The researchers designed the MOSAIC (Management of Sadness and Anxiety in Cardiology) clinical trial to assess the feasibility and effectiveness of an intervention that enrolled patients admitted to a medical center for acute coronary syndrome, heart failure or arrhythmia between 2010 and 2012. To be eligible for the study, patients had to be diagnosed with clinical depression, generalized anxiety disorder or panic disorder in a screening.
Patients were randomized to 24 weeks of collaborative care or enhanced usual care. The collaborative care model was intentionally low resource: It was telephone based and the intervention was delivered by a part-time social worker/care manager who collaborated with a team of psychiatrists. The care manager consulted with patients and physicians to determine treatment recommendations, educated patients before discharge and conducted telephone follow-ups.
The primary outcome was health-related quality of life at six months, as measured on the Medical Outcomes Short Form-12 Mental Component Score (SF-12 MCS).
Most of the 223 patients in the study were diagnosed with depression or anxiety, with 92 enrolled in the intervention group and 91 in the control group. The care manager contacted patients in the intervention groups for a median of three times during the six-month period.
At six months, the intervention group had a mean SF-12 MCS score of 11.21 vs. 5.53 in the usual care group. The intervention patients were more likely to have adequate treatment for their mental health condition at discharge and have fewer depressive symptoms and better overall functioning at six months.
Readmission rates were similar for both groups, although time to first readmission was longer in the intervention group.
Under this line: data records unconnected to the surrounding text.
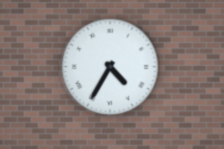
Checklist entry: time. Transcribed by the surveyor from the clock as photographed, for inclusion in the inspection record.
4:35
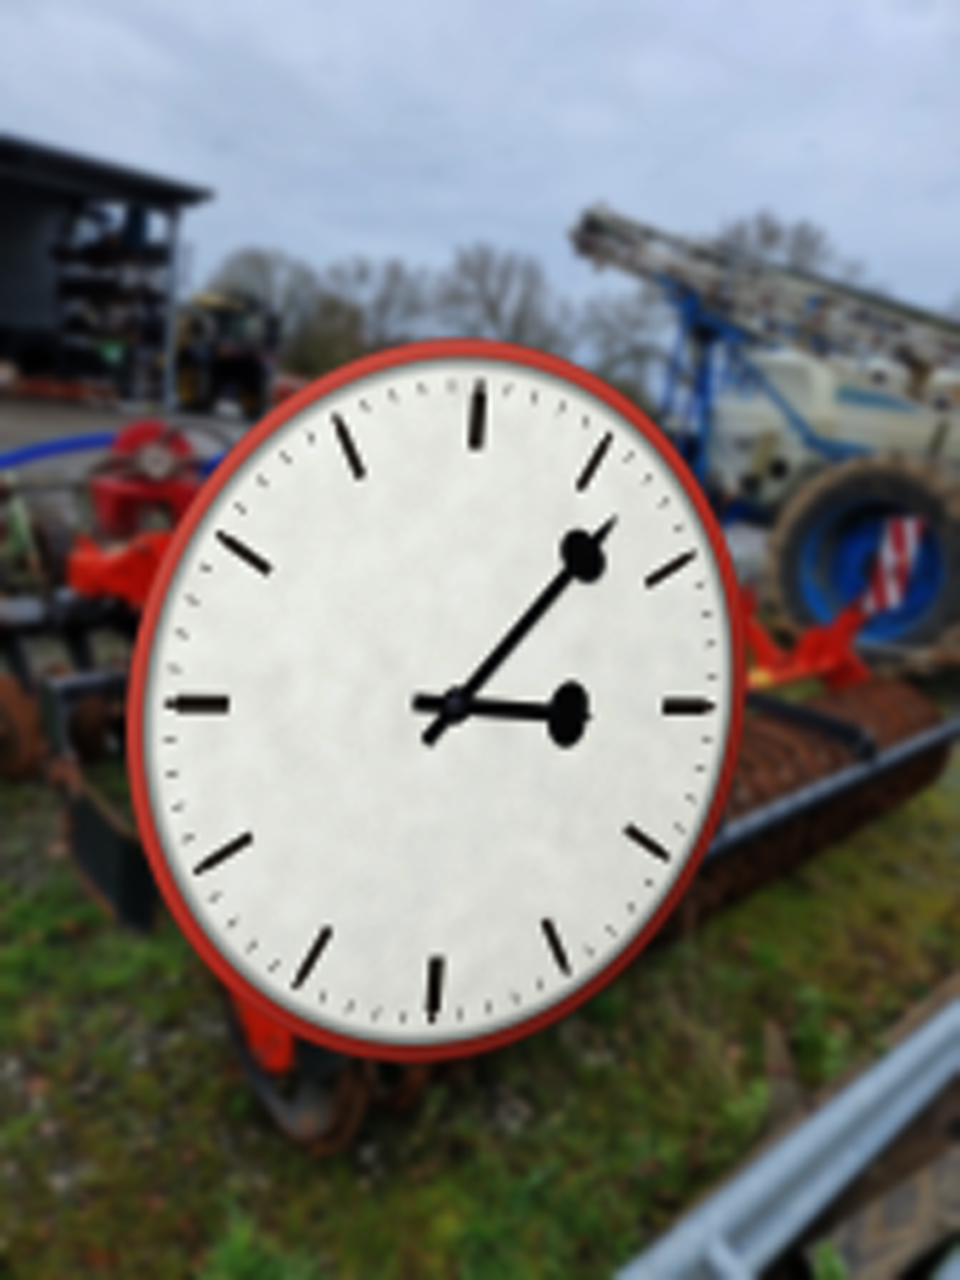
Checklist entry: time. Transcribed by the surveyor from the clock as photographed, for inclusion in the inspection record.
3:07
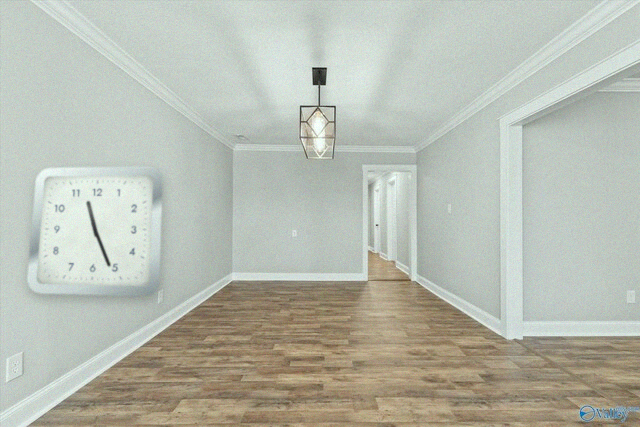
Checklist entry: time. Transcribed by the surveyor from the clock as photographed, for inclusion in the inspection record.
11:26
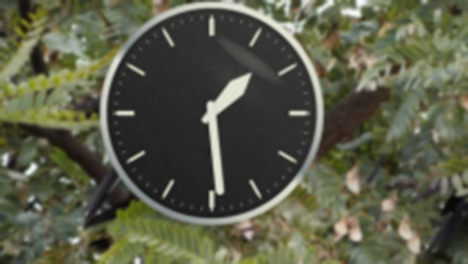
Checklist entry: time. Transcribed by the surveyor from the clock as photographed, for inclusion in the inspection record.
1:29
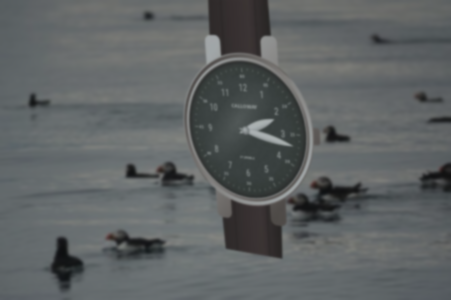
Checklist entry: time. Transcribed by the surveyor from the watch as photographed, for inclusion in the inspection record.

Anxiety scores, rates of disorder response and rates of self-reported adherence also were similar.
The study reflected a real-world patient population with multiple and sometimes complex conditions, Huffman et al wrote. “We found that a single CM [case manager] was able to coordinate care of three psychiatric conditions in patients with a wide range of cardiac diagnoses living within and outside the metropolitan area of a hospital.”
Use of only one social worker was also a study limitation, they conceded, because the results may be due to the case worker’s proficiency. Also, 90 percent of the patients were white and so the study population was not representative of patients as a whole.